Mais il les suivit de bonne grâce puisque c'était le désir
de l'empereur.
On fit de grands préparatifs au château. Les murs et les
parquets de porcelaine étincelaient à la lumière de
plusieurs milliers de lampes d'or, les plus belles fleurs
garnissaient les couloirs, on galopait au milieu des courants
d'air et, tout d'un coup, les pendules se mirent à sonner,
on ne s'entendait plus.
Au milieu de la grande salle où était assis l'empereur, on
avait installé un perchoir d'or sur lequel le rossignol
devait se tenir. Toute la cour était présente et la petite
fille avait eu la permission de rester derrière la porte car
elle avait reçu le titre de vraie cuisinière. Tous
portaient leurs habits de cérémonie et ils regardaient le
petit oiseau gris auquel l'empereur souriait.
Le rossignol chanta si merveilleusement que l'empereur en eut
les larmes aux yeux, les pleurs coulaient même le long de
ses joues. Alors, l'oiseau se surpassa, son chant allait
droit au coeur. Le roi en était ravi, il voulait que le
rossignol reçût la grande décoration de la pantoufle d'or
pour la porter autour de son cou. Le petit oiseau remercia
poliment, mais se trouvait déjà assez récompensé :
- J'ai vu des larmes dans les yeux de mon empereur, c'est mon
plus riche trésor, dit-il. Les larmes d'un empereur ont un
inestimable pouvoir ...
Et il chanta encore une fois de sa douce voix.
- C'est la plus charmante coquetterie que je connaisse !

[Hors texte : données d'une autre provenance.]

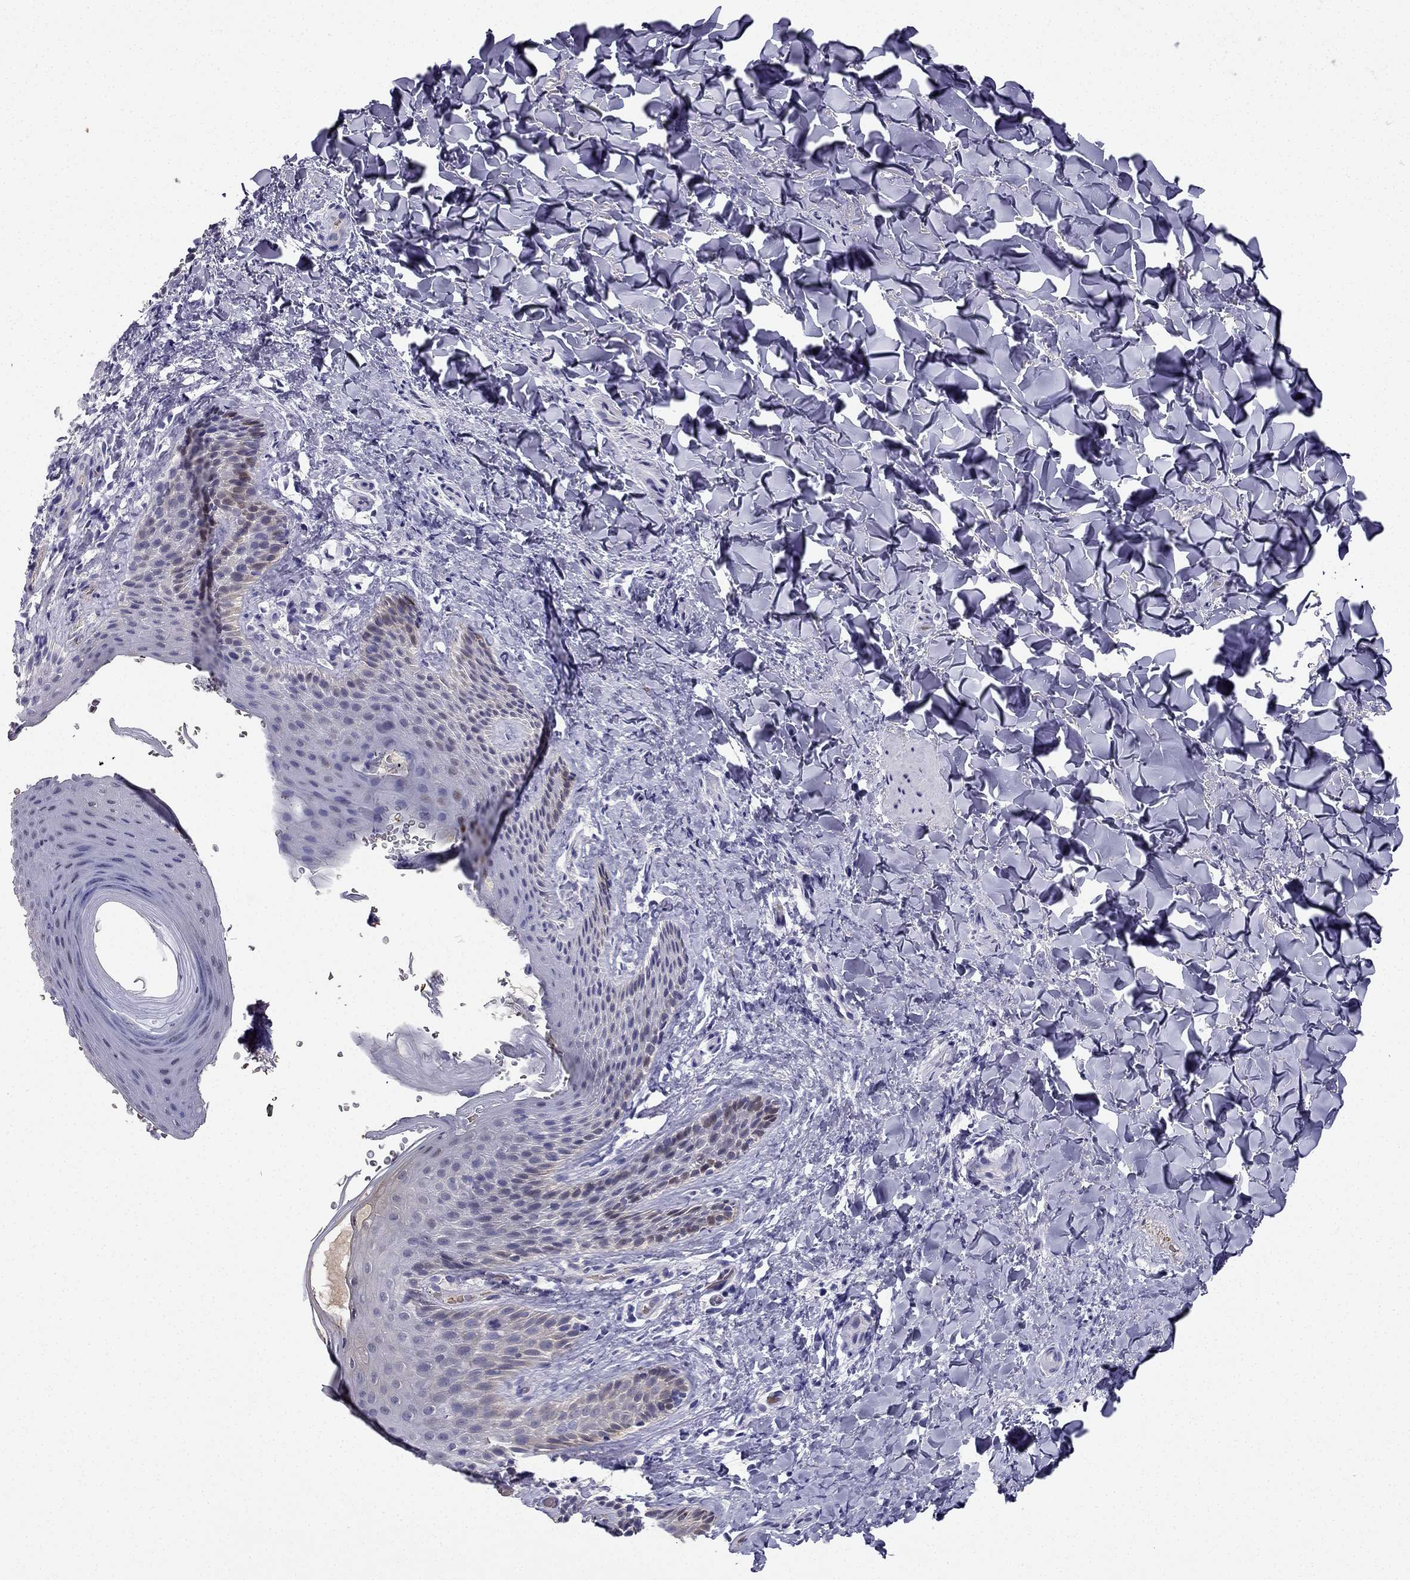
{"staining": {"intensity": "strong", "quantity": "<25%", "location": "nuclear"}, "tissue": "skin", "cell_type": "Epidermal cells", "image_type": "normal", "snomed": [{"axis": "morphology", "description": "Normal tissue, NOS"}, {"axis": "topography", "description": "Anal"}], "caption": "High-power microscopy captured an immunohistochemistry (IHC) micrograph of normal skin, revealing strong nuclear expression in approximately <25% of epidermal cells. (DAB (3,3'-diaminobenzidine) = brown stain, brightfield microscopy at high magnification).", "gene": "RSPH14", "patient": {"sex": "male", "age": 36}}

disaient les dames, et elles prenaient de l'eau dans la
bouche afin de faire des glouglous si quelqu'un leur parlait,
elles croyaient ainsi être un peu rossignol. Même les
laquais et les femmes de chambre déclarèrent qu'ils
étaient contents, et ils sont bien les plus difficiles à
satisfaire. Ah ! oui, le rossignol avait du succès !
Dorénavant, il resta à la cour, dans sa cage, avec
permission de sortir deux fois le jour et une fois la nuit,
mais douze domestiques devaient tenir chacun un fil de soie
attaché à sa patte, et il n'y a aucun plaisir à se
promener dans ces conditions.
Toute la ville parlait de l'oiseau miraculeux. Quand deux
personnes se rencontraient, l'une disait
« ross » ... et l'autre « gnol » ... elles soupiraient et
elles s'étaient comprises. Onze enfants de charcutiers
portèrent même le nom de Rossignol, quoiqu'ils n'eussent
point le plus petit filet de voix.
Un jour, arriva à la cour un grand paquet sur lequel était
écrit « rossignol ».
- Voilà un nouveau livre sur notre célèbre oiseau, pensa
l'empereur; mais ce n'était pas un livre, c'était une
petite oeuvre d'art : dans une boîte il y avait un rossignol
mécanique qui aurait pu ressembler à l'autre, mais qui
était incrusté sur tout le corps de diamants, de rubis et
de saphirs. Dès que l'on remontait l'automate, il chantait
comme l'oiseau véritable, sa queue battait la mesure et
étincelait d'or et d'argent. Autour de son cou, il portait
un petit ruban, sur lequel était écrit : « Le rossignol de
l'empereur du Japon est peu de chose à côté de celui de
l'empereur de Chine. »
- Charmant ! s'écrièrent-ils tous.
Et celui qui avait apporté cet oiseau reçut aussitôt le
titre de Grand livreur impérial de rossignols.
Alors, on voulut faire chanter les deux oiseaux ensemble,
mais ça n'allait pas très bien, le véritable rossignol
roucoulait à sa façon et l'autre chantait des valses.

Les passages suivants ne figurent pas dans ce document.